* _Description of the task_
Output the whole listing exactly, with no pictures.

[[ Information given open ]]

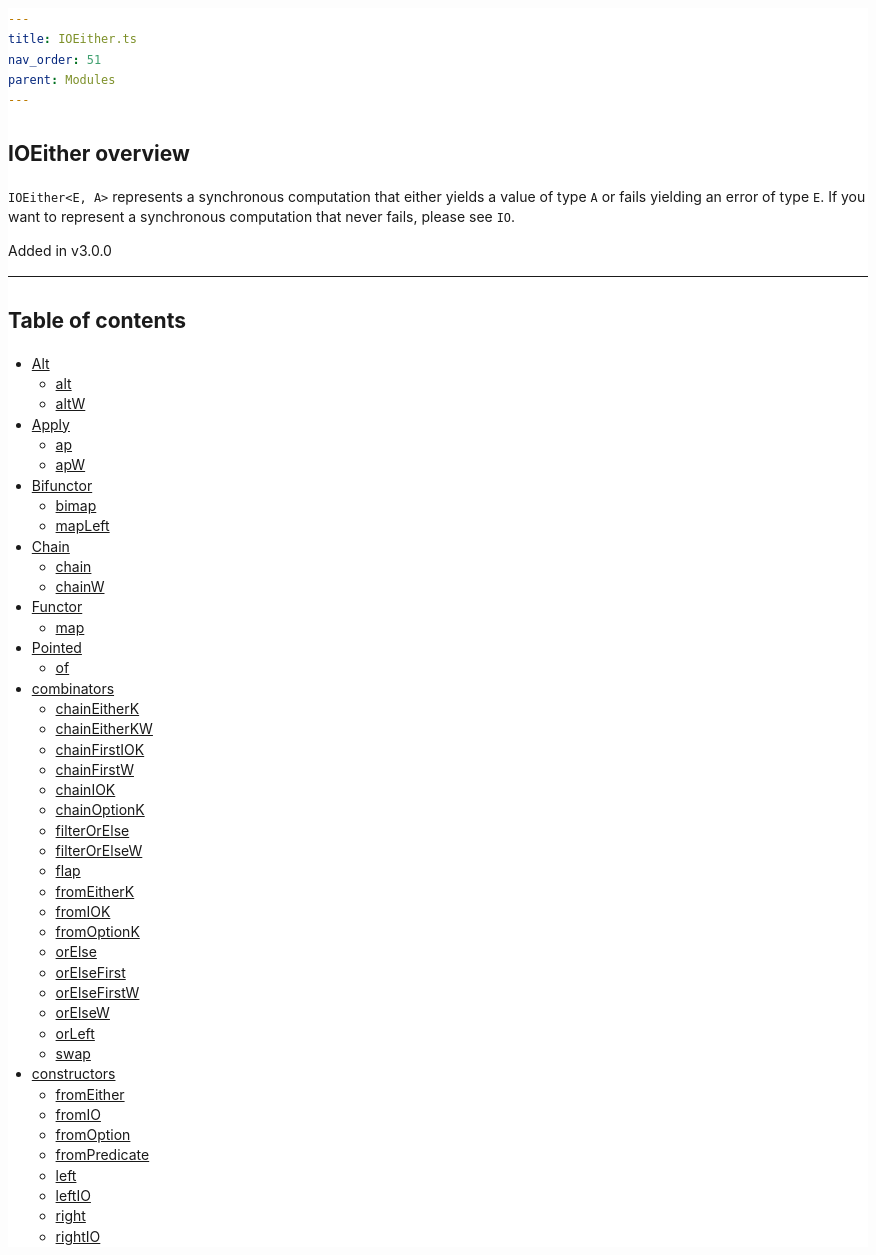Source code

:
 ```yaml
---
title: IOEither.ts
nav_order: 51
parent: Modules
---
```


## IOEither overview

`IOEither<E, A>` represents a synchronous computation that either yields a value of type `A` or fails yielding an
error of type `E`. If you want to represent a synchronous computation that never fails, please see `IO`.

Added in v3.0.0

---

<h2 class="text-delta">Table of contents</h2>

- [Alt](#alt)
  - [alt](#alt)
  - [altW](#altw)
- [Apply](#apply)
  - [ap](#ap)
  - [apW](#apw)
- [Bifunctor](#bifunctor)
  - [bimap](#bimap)
  - [mapLeft](#mapleft)
- [Chain](#chain)
  - [chain](#chain)
  - [chainW](#chainw)
- [Functor](#functor)
  - [map](#map)
- [Pointed](#pointed)
  - [of](#of)
- [combinators](#combinators)
  - [chainEitherK](#chaineitherk)
  - [chainEitherKW](#chaineitherkw)
  - [chainFirstIOK](#chainfirstiok)
  - [chainFirstW](#chainfirstw)
  - [chainIOK](#chainiok)
  - [chainOptionK](#chainoptionk)
  - [filterOrElse](#filterorelse)
  - [filterOrElseW](#filterorelsew)
  - [flap](#flap)
  - [fromEitherK](#fromeitherk)
  - [fromIOK](#fromiok)
  - [fromOptionK](#fromoptionk)
  - [orElse](#orelse)
  - [orElseFirst](#orelsefirst)
  - [orElseFirstW](#orelsefirstw)
  - [orElseW](#orelsew)
  - [orLeft](#orleft)
  - [swap](#swap)
- [constructors](#constructors)
  - [fromEither](#fromeither)
  - [fromIO](#fromio)
  - [fromOption](#fromoption)
  - [fromPredicate](#frompredicate)
  - [left](#left)
  - [leftIO](#leftio)
  - [right](#right)
  - [rightIO](#rightio)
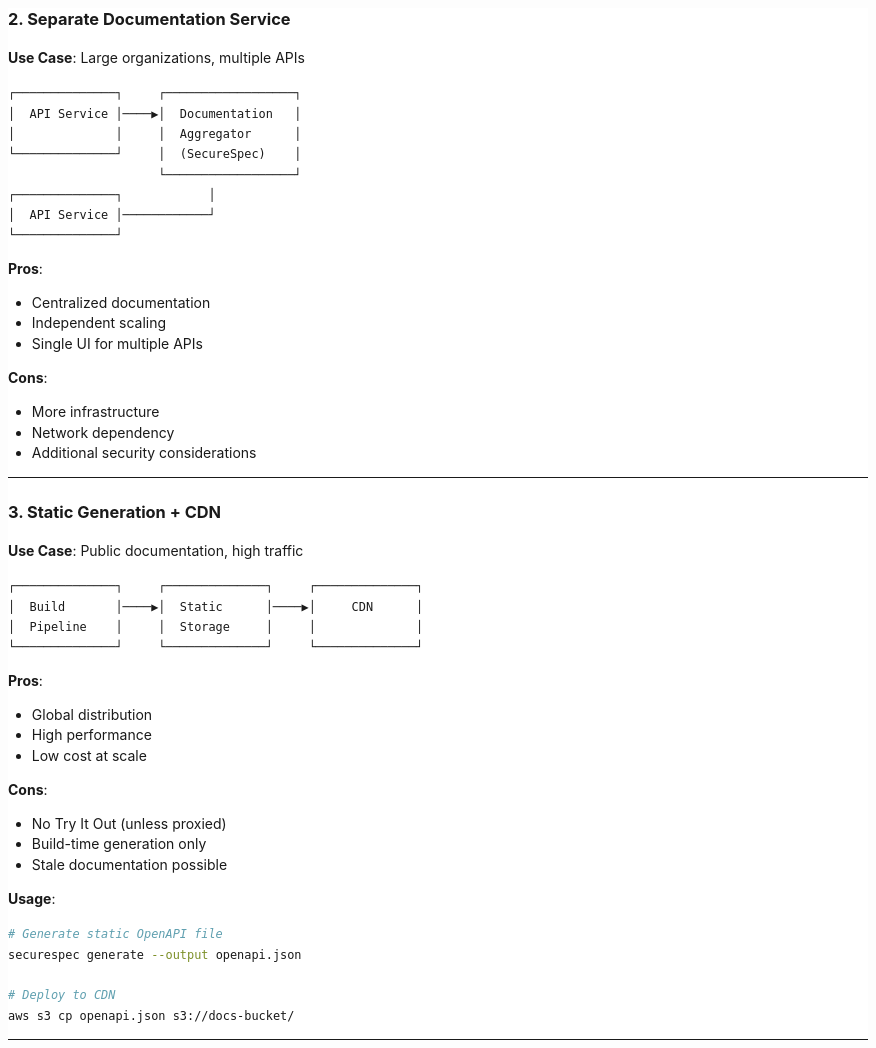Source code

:
### 2. Separate Documentation Service

**Use Case**: Large organizations, multiple APIs

```
┌──────────────┐     ┌──────────────────┐
│  API Service │────▶│  Documentation   │
│              │     │  Aggregator      │
└──────────────┘     │  (SecureSpec)    │
                     └──────────────────┘
┌──────────────┐            │
│  API Service │────────────┘
└──────────────┘
```

**Pros**:
- Centralized documentation
- Independent scaling
- Single UI for multiple APIs

**Cons**:
- More infrastructure
- Network dependency
- Additional security considerations

---

### 3. Static Generation + CDN

**Use Case**: Public documentation, high traffic

```
┌──────────────┐     ┌──────────────┐     ┌──────────────┐
│  Build       │────▶│  Static      │────▶│     CDN      │
│  Pipeline    │     │  Storage     │     │              │
└──────────────┘     └──────────────┘     └──────────────┘
```

**Pros**:
- Global distribution
- High performance
- Low cost at scale

**Cons**:
- No Try It Out (unless proxied)
- Build-time generation only
- Stale documentation possible

**Usage**:
```bash
# Generate static OpenAPI file
securespec generate --output openapi.json

# Deploy to CDN
aws s3 cp openapi.json s3://docs-bucket/
```

---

[[ Information given closed ]]

* _Result_
Source code

:
 ```yaml
---
title: IOEither.ts
nav_order: 51
parent: Modules
---
```


## IOEither overview

`IOEither<E, A>` represents a synchronous computation that either yields a value of type `A` or fails yielding an
error of type `E`. If you want to represent a synchronous computation that never fails, please see `IO`.

Added in v3.0.0

---

<h2 class="text-delta">Table of contents</h2>

- [Alt](#alt)
  - [alt](#alt)
  - [altW](#altw)
- [Apply](#apply)
  - [ap](#ap)
  - [apW](#apw)
- [Bifunctor](#bifunctor)
  - [bimap](#bimap)
  - [mapLeft](#mapleft)
- [Chain](#chain)
  - [chain](#chain)
  - [chainW](#chainw)
- [Functor](#functor)
  - [map](#map)
- [Pointed](#pointed)
  - [of](#of)
- [combinators](#combinators)
  - [chainEitherK](#chaineitherk)
  - [chainEitherKW](#chaineitherkw)
  - [chainFirstIOK](#chainfirstiok)
  - [chainFirstW](#chainfirstw)
  - [chainIOK](#chainiok)
  - [chainOptionK](#chainoptionk)
  - [filterOrElse](#filterorelse)
  - [filterOrElseW](#filterorelsew)
  - [flap](#flap)
  - [fromEitherK](#fromeitherk)
  - [fromIOK](#fromiok)
  - [fromOptionK](#fromoptionk)
  - [orElse](#orelse)
  - [orElseFirst](#orelsefirst)
  - [orElseFirstW](#orelsefirstw)
  - [orElseW](#orelsew)
  - [orLeft](#orleft)
  - [swap](#swap)
- [constructors](#constructors)
  - [fromEither](#fromeither)
  - [fromIO](#fromio)
  - [fromOption](#fromoption)
  - [fromPredicate](#frompredicate)
  - [left](#left)
  - [leftIO](#leftio)
  - [right](#right)
  - [rightIO](#rightio)
Source code

:
### 2. Separate Documentation Service

**Use Case**: Large organizations, multiple APIs

```
┌──────────────┐     ┌──────────────────┐
│  API Service │────▶│  Documentation   │
│              │     │  Aggregator      │
└──────────────┘     │  (SecureSpec)    │
                     └──────────────────┘
┌──────────────┐            │
│  API Service │────────────┘
└──────────────┘
```

**Pros**:
- Centralized documentation
- Independent scaling
- Single UI for multiple APIs

**Cons**:
- More infrastructure
- Network dependency
- Additional security considerations

---

### 3. Static Generation + CDN

**Use Case**: Public documentation, high traffic

```
┌──────────────┐     ┌──────────────┐     ┌──────────────┐
│  Build       │────▶│  Static      │────▶│     CDN      │
│  Pipeline    │     │  Storage     │     │              │
└──────────────┘     └──────────────┘     └──────────────┘
```

**Pros**:
- Global distribution
- High performance
- Low cost at scale

**Cons**:
- No Try It Out (unless proxied)
- Build-time generation only
- Stale documentation possible

**Usage**:
```bash
# Generate static OpenAPI file
securespec generate --output openapi.json

# Deploy to CDN
aws s3 cp openapi.json s3://docs-bucket/
```

---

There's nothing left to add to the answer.